3. Il résulte de ces dispositions, et notamment des dispositions combinées des articles L. 6122-5 et R. 6122-35 du code de la santé publique, que si un changement de lieu d'implantation d'un établissement existant doit également être soumis à autorisation, celle-ci est distincte et divisible de la confirmation d'une autorisation d'activité de soins, qui ne confère au cessionnaire que les droits détenus par le cédant pour le site où cette activité de soins a été initialement autorisée. Par suite, en se bornant à annuler l'article 3 du dispositif de la décision de 5 avril 2016 concernant le transfert géographique de l'activité en soins sur un autre site de la commune de Phalsbourg, à l'exclusion des articles 1 et 2 relatifs à la confirmation, à compter du 1er juillet 2016, à la Fondation Vincent de Paul, de l'autorisation d'activité de soins détenue par l'association Santé mentale des adolescents, le tribunal administratif de Strasbourg n'a pas entaché son jugement d'irrégularité.

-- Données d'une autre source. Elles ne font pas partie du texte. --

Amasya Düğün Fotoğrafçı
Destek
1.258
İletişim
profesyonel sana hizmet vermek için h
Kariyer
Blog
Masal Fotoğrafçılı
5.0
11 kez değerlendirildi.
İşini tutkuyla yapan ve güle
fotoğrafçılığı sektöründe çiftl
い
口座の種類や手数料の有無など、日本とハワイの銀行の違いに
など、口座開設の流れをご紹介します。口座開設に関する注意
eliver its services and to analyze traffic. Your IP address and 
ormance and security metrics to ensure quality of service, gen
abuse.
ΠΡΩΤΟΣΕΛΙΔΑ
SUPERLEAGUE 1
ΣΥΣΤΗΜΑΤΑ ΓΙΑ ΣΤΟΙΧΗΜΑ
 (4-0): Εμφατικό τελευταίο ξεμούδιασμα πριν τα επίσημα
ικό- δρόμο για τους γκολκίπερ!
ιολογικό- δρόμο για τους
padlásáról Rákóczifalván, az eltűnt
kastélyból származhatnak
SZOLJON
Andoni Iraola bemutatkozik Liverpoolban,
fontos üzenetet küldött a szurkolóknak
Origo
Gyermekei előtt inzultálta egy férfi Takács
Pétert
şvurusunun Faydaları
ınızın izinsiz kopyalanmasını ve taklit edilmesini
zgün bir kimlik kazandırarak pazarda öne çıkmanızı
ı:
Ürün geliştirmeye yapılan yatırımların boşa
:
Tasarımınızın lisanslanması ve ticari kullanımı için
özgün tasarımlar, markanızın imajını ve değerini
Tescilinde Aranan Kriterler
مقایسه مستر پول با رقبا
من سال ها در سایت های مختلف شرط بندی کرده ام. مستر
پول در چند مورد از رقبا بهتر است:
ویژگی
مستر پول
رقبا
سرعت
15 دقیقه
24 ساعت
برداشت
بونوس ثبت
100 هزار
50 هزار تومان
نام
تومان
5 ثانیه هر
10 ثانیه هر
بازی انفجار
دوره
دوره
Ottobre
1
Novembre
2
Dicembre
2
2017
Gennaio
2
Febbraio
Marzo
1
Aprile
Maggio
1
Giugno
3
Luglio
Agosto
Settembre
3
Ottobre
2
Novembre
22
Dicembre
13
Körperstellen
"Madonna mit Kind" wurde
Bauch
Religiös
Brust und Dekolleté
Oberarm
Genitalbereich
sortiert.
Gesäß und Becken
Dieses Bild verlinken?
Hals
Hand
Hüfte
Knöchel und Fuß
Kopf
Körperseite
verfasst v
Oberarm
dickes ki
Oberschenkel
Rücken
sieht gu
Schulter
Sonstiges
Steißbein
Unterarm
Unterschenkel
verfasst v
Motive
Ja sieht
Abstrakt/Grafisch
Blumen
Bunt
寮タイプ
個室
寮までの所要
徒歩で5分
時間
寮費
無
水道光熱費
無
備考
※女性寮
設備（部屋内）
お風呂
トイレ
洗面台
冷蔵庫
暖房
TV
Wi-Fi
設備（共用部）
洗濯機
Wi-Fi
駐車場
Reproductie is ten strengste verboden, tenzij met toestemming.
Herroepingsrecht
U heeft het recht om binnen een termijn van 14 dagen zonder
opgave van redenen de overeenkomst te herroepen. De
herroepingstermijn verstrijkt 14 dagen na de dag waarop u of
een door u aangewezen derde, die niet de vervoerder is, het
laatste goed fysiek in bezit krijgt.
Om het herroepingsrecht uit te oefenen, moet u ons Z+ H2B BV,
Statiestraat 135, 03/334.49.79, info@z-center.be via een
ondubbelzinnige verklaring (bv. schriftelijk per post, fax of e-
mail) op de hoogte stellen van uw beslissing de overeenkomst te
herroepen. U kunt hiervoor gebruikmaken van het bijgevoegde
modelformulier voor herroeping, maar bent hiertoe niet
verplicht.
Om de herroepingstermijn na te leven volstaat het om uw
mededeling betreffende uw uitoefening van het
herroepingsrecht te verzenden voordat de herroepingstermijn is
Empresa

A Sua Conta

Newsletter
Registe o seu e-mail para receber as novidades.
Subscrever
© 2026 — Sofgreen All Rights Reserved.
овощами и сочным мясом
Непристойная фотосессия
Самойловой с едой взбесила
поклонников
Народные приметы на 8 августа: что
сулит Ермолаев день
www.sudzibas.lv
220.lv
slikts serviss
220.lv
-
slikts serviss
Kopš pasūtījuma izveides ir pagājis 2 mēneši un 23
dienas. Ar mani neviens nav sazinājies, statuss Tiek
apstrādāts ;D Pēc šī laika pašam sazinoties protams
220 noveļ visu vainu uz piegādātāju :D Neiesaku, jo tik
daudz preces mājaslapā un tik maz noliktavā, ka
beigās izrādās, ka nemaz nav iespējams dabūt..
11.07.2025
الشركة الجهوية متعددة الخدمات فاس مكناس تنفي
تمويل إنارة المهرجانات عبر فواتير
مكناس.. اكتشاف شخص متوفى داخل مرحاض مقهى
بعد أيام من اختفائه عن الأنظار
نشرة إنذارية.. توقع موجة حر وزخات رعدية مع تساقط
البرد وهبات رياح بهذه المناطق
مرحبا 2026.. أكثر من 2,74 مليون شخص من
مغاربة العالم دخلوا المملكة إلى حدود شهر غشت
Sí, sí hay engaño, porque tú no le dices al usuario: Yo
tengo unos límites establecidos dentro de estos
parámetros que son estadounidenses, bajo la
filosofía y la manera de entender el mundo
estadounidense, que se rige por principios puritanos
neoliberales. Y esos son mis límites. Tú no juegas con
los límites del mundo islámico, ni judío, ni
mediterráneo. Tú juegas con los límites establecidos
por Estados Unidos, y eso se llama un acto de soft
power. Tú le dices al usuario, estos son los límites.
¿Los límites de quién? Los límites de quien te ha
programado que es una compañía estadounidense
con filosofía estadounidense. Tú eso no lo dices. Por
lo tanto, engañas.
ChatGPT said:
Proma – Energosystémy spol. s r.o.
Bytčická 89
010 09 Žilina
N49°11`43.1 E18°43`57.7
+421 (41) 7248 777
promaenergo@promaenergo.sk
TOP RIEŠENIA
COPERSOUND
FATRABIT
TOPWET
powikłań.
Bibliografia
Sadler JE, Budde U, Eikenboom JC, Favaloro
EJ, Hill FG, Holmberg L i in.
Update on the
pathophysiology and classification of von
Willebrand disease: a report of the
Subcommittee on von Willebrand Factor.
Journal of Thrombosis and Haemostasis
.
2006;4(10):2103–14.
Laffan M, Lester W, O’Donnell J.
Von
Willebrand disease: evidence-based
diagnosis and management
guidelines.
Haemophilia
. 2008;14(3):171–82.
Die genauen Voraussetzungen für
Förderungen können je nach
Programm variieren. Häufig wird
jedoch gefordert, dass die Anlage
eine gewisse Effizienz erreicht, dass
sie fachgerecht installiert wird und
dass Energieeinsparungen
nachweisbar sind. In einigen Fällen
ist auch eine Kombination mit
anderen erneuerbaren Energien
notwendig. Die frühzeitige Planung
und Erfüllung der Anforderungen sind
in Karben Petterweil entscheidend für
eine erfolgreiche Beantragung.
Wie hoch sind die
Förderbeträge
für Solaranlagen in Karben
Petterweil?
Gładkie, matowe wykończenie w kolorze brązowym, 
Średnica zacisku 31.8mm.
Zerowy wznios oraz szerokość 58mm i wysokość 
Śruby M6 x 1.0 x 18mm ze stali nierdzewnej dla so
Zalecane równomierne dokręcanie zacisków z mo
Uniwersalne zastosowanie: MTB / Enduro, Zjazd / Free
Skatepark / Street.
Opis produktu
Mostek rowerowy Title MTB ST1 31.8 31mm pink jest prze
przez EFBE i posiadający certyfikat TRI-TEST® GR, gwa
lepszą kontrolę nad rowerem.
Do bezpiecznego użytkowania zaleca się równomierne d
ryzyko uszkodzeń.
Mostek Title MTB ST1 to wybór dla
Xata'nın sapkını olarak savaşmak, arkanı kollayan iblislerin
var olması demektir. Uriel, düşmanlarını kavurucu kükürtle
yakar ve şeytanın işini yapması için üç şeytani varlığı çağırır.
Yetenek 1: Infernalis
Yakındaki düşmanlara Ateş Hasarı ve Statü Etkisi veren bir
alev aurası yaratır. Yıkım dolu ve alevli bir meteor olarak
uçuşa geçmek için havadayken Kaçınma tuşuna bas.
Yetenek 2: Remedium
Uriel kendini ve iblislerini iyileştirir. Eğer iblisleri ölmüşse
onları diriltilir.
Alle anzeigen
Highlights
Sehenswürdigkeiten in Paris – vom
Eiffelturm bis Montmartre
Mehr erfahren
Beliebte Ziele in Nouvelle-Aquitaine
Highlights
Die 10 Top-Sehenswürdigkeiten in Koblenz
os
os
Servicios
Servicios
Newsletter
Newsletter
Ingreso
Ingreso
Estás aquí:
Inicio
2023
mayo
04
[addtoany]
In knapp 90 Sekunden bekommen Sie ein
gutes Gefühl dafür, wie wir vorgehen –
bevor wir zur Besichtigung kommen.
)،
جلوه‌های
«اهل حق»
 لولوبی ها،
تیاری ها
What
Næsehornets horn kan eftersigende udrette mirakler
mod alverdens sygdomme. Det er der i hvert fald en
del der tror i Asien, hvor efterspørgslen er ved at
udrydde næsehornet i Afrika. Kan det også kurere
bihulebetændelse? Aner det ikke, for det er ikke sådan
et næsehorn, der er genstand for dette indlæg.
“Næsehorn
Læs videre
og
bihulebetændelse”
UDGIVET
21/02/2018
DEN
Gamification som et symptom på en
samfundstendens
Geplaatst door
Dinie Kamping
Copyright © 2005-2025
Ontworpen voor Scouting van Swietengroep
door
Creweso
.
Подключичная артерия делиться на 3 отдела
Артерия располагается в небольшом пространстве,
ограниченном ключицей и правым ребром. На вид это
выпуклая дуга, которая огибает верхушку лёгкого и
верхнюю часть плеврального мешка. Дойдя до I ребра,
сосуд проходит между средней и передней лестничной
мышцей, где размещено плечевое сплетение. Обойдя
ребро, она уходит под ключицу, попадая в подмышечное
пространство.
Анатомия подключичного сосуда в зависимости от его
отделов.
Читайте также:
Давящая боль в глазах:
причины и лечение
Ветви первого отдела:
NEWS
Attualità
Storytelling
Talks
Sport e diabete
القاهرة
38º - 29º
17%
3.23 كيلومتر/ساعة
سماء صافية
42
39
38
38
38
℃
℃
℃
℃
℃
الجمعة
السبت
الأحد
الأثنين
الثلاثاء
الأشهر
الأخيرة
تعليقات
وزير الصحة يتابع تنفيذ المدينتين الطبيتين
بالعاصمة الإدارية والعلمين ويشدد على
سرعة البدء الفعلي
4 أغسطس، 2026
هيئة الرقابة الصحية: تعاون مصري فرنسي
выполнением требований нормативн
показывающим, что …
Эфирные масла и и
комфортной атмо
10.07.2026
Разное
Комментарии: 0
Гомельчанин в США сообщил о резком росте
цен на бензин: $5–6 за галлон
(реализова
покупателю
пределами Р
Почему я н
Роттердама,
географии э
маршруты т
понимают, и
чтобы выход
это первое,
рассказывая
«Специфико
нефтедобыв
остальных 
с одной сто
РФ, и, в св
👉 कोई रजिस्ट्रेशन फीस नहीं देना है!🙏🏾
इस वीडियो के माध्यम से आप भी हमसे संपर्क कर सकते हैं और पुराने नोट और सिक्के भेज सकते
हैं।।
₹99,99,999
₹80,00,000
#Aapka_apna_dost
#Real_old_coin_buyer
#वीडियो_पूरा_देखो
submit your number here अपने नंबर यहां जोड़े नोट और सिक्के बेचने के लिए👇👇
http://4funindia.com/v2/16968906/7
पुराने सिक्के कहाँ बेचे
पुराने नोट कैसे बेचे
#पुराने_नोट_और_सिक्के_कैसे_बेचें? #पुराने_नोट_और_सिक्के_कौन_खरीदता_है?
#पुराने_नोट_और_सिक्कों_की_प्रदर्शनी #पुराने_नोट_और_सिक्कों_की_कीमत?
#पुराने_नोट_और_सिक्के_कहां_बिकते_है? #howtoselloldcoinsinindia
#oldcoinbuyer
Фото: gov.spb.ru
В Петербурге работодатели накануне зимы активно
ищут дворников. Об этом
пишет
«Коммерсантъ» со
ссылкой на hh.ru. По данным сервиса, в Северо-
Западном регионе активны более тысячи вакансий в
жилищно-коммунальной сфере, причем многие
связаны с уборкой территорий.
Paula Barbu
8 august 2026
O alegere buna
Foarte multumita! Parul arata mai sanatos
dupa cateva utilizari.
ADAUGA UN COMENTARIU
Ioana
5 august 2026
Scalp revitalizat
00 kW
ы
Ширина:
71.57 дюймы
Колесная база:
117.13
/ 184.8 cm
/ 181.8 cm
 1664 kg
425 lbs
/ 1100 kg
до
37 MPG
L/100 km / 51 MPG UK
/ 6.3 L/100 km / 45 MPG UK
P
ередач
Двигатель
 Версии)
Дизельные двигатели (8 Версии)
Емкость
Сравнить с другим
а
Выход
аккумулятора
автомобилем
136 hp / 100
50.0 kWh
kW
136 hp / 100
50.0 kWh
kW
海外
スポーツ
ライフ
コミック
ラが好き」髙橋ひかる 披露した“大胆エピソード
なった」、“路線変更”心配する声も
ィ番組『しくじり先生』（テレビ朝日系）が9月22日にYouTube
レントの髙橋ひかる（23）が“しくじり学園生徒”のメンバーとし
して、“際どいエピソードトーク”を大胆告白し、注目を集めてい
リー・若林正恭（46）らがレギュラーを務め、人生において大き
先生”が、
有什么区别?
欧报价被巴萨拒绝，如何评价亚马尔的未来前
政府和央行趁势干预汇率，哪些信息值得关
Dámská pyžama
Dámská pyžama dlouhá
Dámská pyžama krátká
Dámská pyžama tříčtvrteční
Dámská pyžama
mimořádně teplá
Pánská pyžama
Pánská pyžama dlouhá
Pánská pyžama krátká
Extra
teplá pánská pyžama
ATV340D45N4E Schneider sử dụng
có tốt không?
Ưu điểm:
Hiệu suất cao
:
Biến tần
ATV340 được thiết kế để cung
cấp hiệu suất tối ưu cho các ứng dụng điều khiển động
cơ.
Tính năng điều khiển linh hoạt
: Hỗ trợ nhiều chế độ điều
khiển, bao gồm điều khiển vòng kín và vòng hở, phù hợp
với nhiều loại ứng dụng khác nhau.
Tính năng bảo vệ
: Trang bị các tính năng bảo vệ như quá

Sur le bien-fondé du jugement :
4. D'une part, il résulte des dispositions de l'article R. 6122-35 du code de la santé publique que, en cas de cession d'une autorisation, la demande de confirmation de l'autorisation doit être adressée au directeur général de l'agence régionale de santé par le cessionnaire. D'autre part, la méconnaissance des stipulations d'un contrat, si elle est susceptible d'engager, le cas échéant, la responsabilité d'une partie vis-à-vis de son cocontractant, ne peut être utilement invoquée comme moyen de légalité à l'appui d'un recours pour excès de pouvoir formé à l'encontre d'une décision administrative. Il en résulte que la requérante ne peut utilement se prévaloir, au soutien de son recours pour excès de pouvoir dirigé contre la décision du directeur général de l'agence régionale de santé Grand Est du 5 avril 2016, de la méconnaissance des conditions suspensives dont était assorti le traité de fusion-absorption signé le 14 décembre 2015 avec la Fondation Vincent de Paul. Par suite et alors que, au demeurant, ces conditions suspensives ont été abrogées par la délibération de l'assemblée générale de l'association Santé mentale des adolescents du 30 juin 2016, le moyen tiré de l'erreur de droit ne peut qu'être écarté.
5. Il résulte de tout ce qui précède, sans qu'il soit besoin de statuer sur les fins de non-recevoir opposées en défense par la Fondation Vincent de Paul, que l'association Santé mentale des adolescents n'est pas fondée à demander l'annulation de la décision du 5 avril 2016. Par suite, elle n'est pas davantage fondée à soutenir que c'est à tort que, par le jugement attaqué, le tribunal administratif de Strasbourg a rejeté sa demande. Par voie de conséquence, ses conclusions à fin d'application des dispositions de l'article L. 761-1 du code de justice administrative ne peuvent qu'être rejetées.
D E C I D E :
Article 1er : La requête de l'association Santé mentale des adolescents est rejetée.
Article 2 : Le présent arrêt sera notifié à l'association Santé mentale des adolescents, à la Fondation Vincent de Paul et au ministre des solidarités et de la santé.
Copie en sera adressée à l'agence régionale de santé Grand Est.